American judge and politician

Asher B. Bates (May 2, 1810 – June 1, 1873) was a lawyer and politician in the United States state of Michigan and in the Kingdom of Hawaii.

==Life==
His father was also named Asher Bates, so he is sometimes called Asher Bates Jr.

Bates was born May 2, 1810, in Le Roy, Genesee County, New York. He graduated from Union College in 1828 and came to Detroit, Michigan, in 1831, where he was an attorney, Justice of the Peace, City Attorney, and City Recorder. In 1838, he served as Mayor of Detroit after the resignation of Augustus S. Porter to run for the U.S. Senate. He was also an agent for the Protection Insurance Company of Hartford.
He married Lucilla Beals October 23, 1832, but she died in 1839.

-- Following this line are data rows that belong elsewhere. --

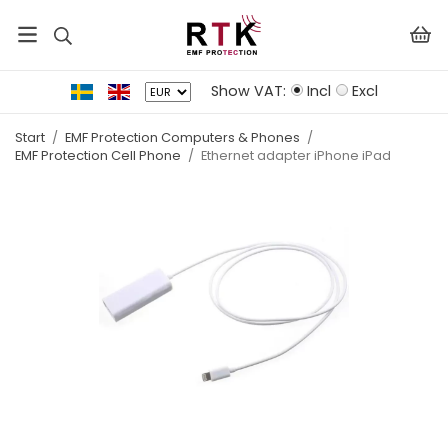
Show VAT:
Incl
Excl
Start
/
EMF Protection Computers & Phones
/
EMF Protection Cell Phone
/
Ethernet adapter iPhone iPad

He established the practice of Farnsworth & Bates with Elon Farnsworth. They were joined by Henry N. Walker in 1836, who had studied law in their office. In 1837, Farnsworth left the firm to become chancellor of the chancery court of Michigan and with the addition of Samuel T. Douglass, the firm became Bates, Walker & Douglass. The firm of Walker & Douglass continued after Bates' departure for several years until they were joined by James V. Campbell. Both Campbell and Douglass served terms on the Michigan Supreme Court and both Farnsworth and Walker served as Michigan Attorney General.

He married Elizabeth Gertrude (or Gilmore) Judd (1810–?) December 6, 1843.
At some point he moved from Detroit to Jackson County, Michigan, where he ran unsuccessfully as a Whig Party candidate for Justice of Probate in 1844.

By July 1848 he had emigrated to the Hawaiian Islands and became a citizen of the Kingdom of Hawaii.
Bates was brother-in-law of Gerrit P. Judd, a former American missionary doctor who was then a power cabinet minister.
He served from August 21, 1849, to 1853 on the Privy Council of King Kamehameha III. On November 1, 1849, he became Registrar of Conveyances until August 3, 1859.
Although the office of Attorney General was not officially part of the cabinet since the resignation of flamboyant but short-lived John Ricord, Bates served as lawyer for the king. Ricord had help design the executive branch and served as combined Attorney General and Registrar, or chief Notary Public. Bates was succeeded by Thomas Brown who served until 1886.

He moved to San Francisco in 1863 to become a bankruptcy judge and died on June 1, 1873. of leprosy contracted while in Hawaii.